Mark Petteway

Personal information
- Born: June 12, 1961 New Orleans, Louisiana, U.S.
- Died: June 1, 1989 (aged 27)
- Listed height: 6 ft 8 in (2.03 m)
- Listed weight: 210 lb (95 kg)

Career information
- High school: Brother Martin (New Orleans, Louisiana)
- College: Gulf Coast CC (1979–1980); New Orleans (1980–1983);
- NBA draft: 1983: 5th round, 111th overall pick
- Drafted by: Milwaukee Bucks
- Playing career: 1983–1989
- Position: Small forward / power forward

Career history
- 1985–1986: Kansas City Sizzlers
- 1984–1985: Estudiantes de Caracas
- 1987–1988: PAOK
- 1988–1989: Apollon Patras B.C.
- Stats at Basketball Reference

= Mark Petteway =

American basketball player

Mark Petteway (June 12, 1961 – June 1, 1989) was an American basketball player who played professionally in Venezuela and Greece.

== College career ==
Petteway played for New Orleans Privateers men's basketball.
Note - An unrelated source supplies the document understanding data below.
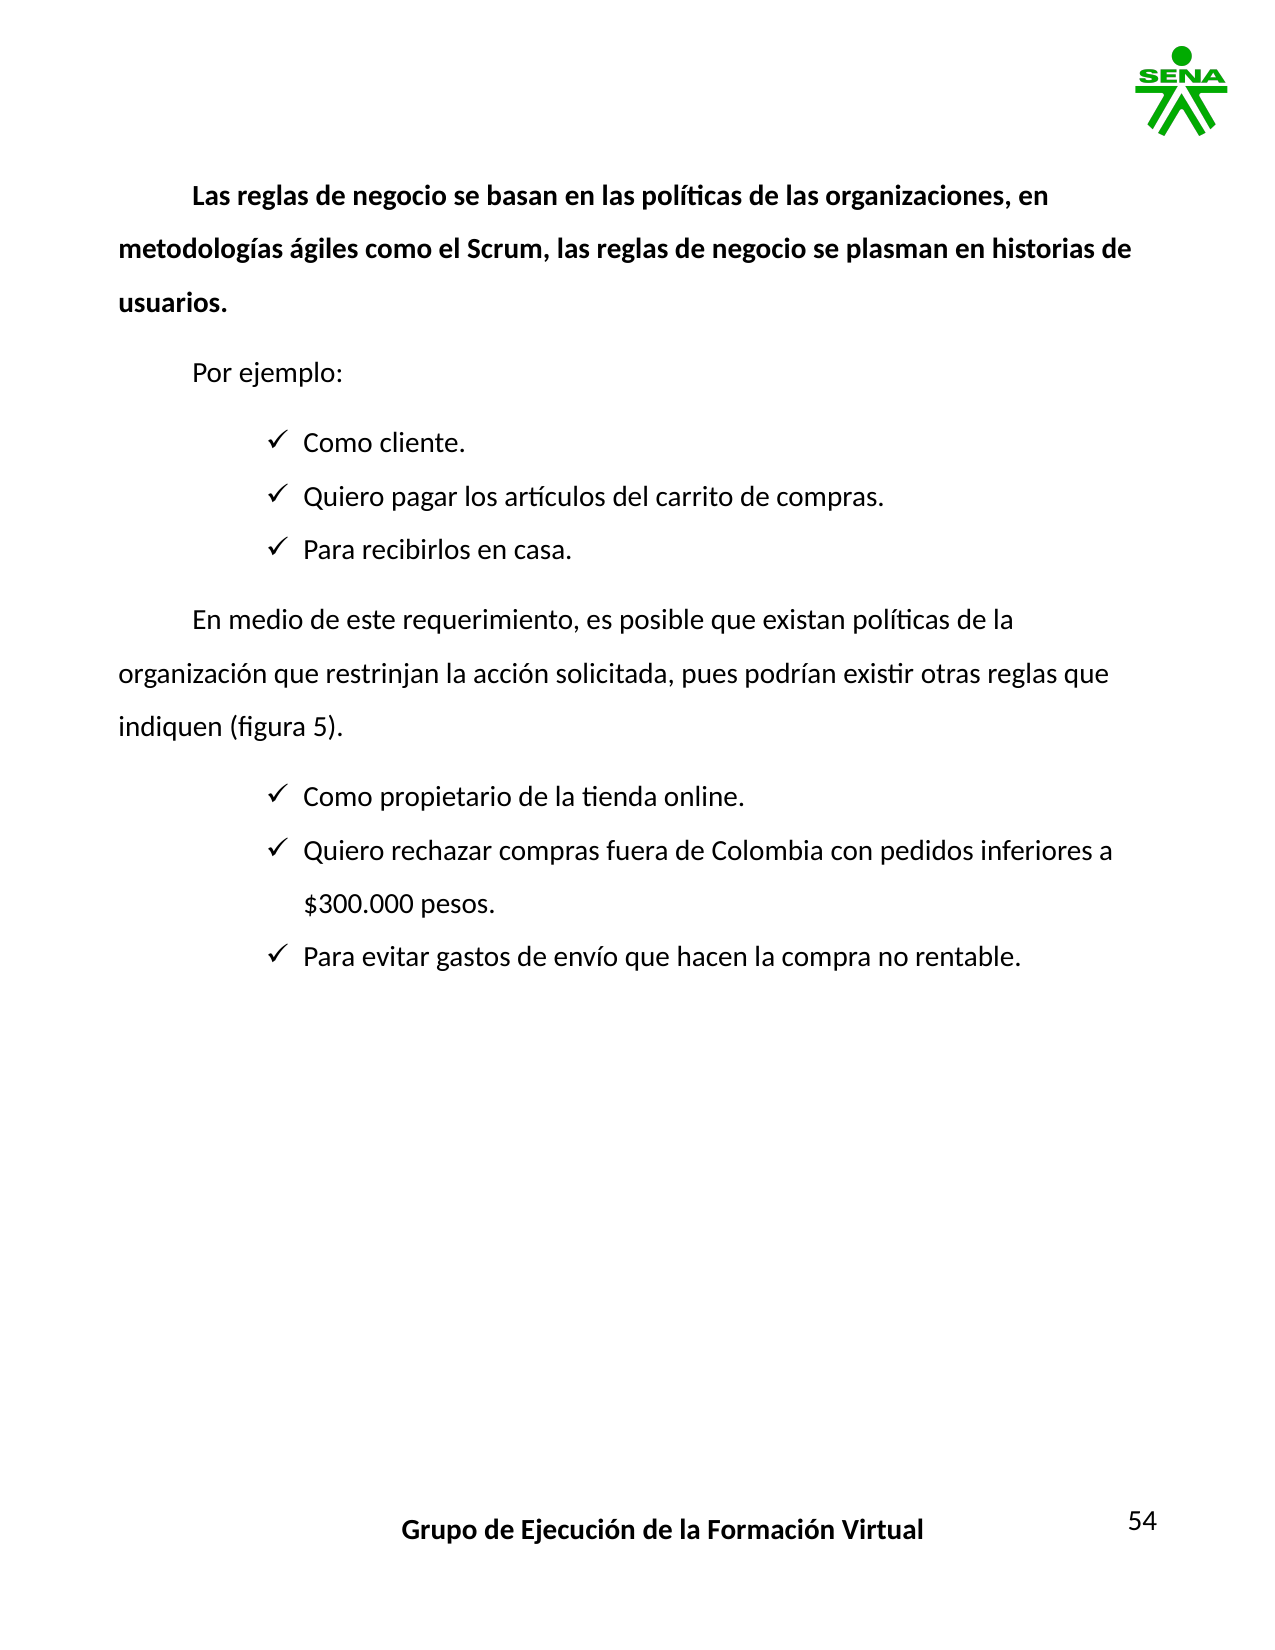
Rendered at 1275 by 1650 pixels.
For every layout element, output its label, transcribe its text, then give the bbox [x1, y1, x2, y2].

text Las reglas de negocio se basan en las políticas de las organizaciones, en metodologías ágiles como el Scrum, las reglas de negocio se plasman en historias de usuarios. [118, 177, 1157, 320]
list Para evitar gastos de envío que hacen la compra no rentable. [266, 938, 1157, 974]
text Por ejemplo: [118, 354, 1157, 390]
list Quiero pagar los artículos del carrito de compras. [266, 478, 1157, 513]
text En medio de este requerimiento, es posible que existan políticas de la organización que restrinjan la acción solicitada, pues podrían existir otras reglas que indiquen (figura 5). [118, 601, 1157, 744]
list Como propietario de la tienda online. [266, 778, 1157, 814]
picture [1135, 46, 1228, 136]
list Quiero rechazar compras fuera de Colombia con pedidos inferiores a $300.000 pesos. [266, 832, 1157, 921]
list Para recibirlos en casa. [266, 531, 1157, 567]
list Como cliente. [266, 424, 1157, 460]
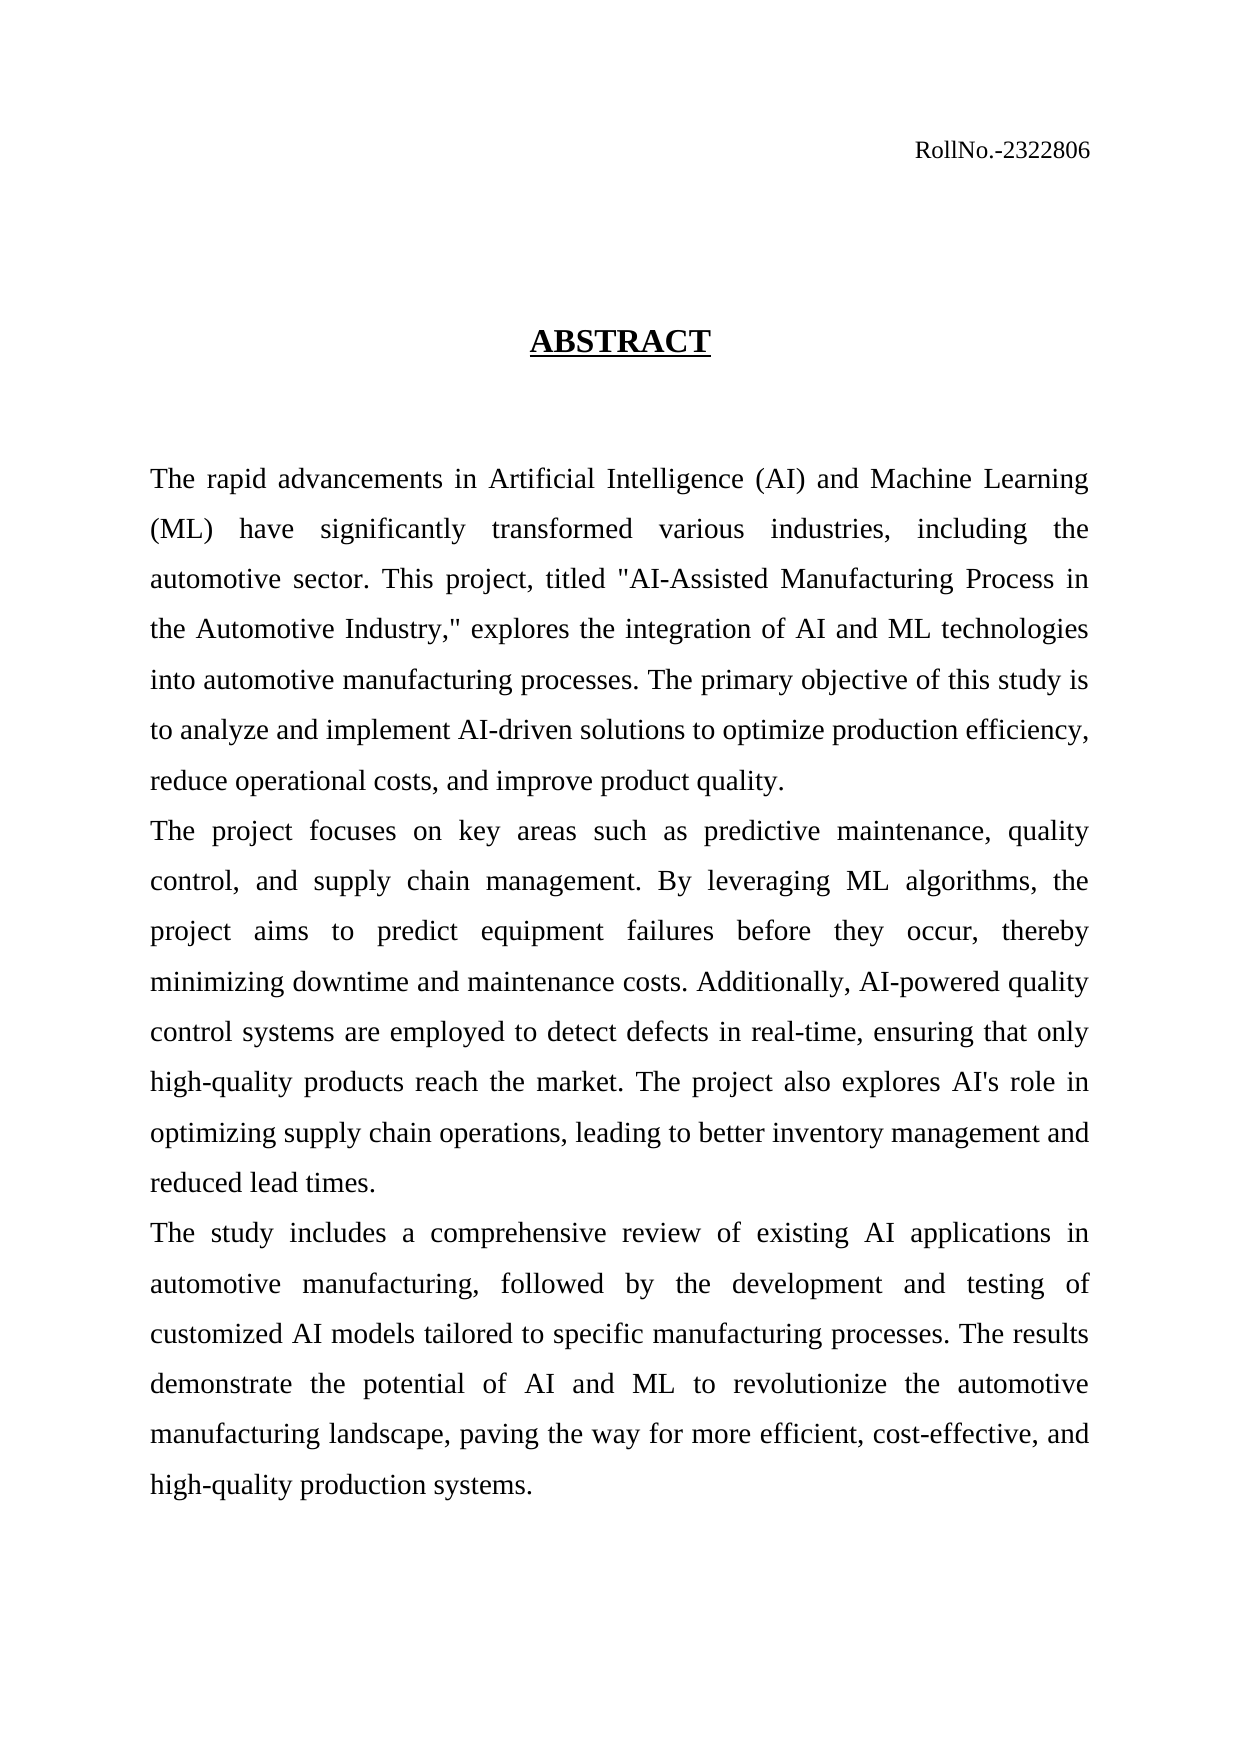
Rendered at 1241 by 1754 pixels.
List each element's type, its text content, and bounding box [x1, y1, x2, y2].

He was the second scorer of his college at his first season with 15.8 points average. Moreover, he was the first scorer at the two next seasons, with 15.2 and 18.1 points accordingly.

== Professional career ==
Petteway was selected by Milwaukee Bucks in 1983 draft, but he never played in National Basketball Association. He played in Venezuela in 1984 and 1985 with Estudiantes de Caracas.
In 1987 he signed with PAOK, and along Delaney Rudd competed in 1987–88 FIBA Korać Cup. Petteway, in a game against KK Crvena zvezda, broke the basketball backboard, after a dunk from Rudd's assist. He went to the hospital for stitching, and he returned to the game at the 32nd minute. He send tied the game to 83–83 send it into overtime. Finally, PAOK lost with 93–88 but Petteway played bravely until the end of the game, despite the pain and the bleeding.
Ιn 1988 he moved to Apollon Patras B.C., along with other four fellow players, and he became Apollon's first foreign player. During this season Apollon was placed sixth place in the Greek Basket League which gave the qualification for 1989–90 FIBA Korać Cup. His personal best score was 45 points against AEK B.C. He played 23 games with Apollon, scoring 672 points (27.3 average) and 8.1 rebounds per game.

Petteway died of an apparent self-inflicted gunshot wound to the mouth.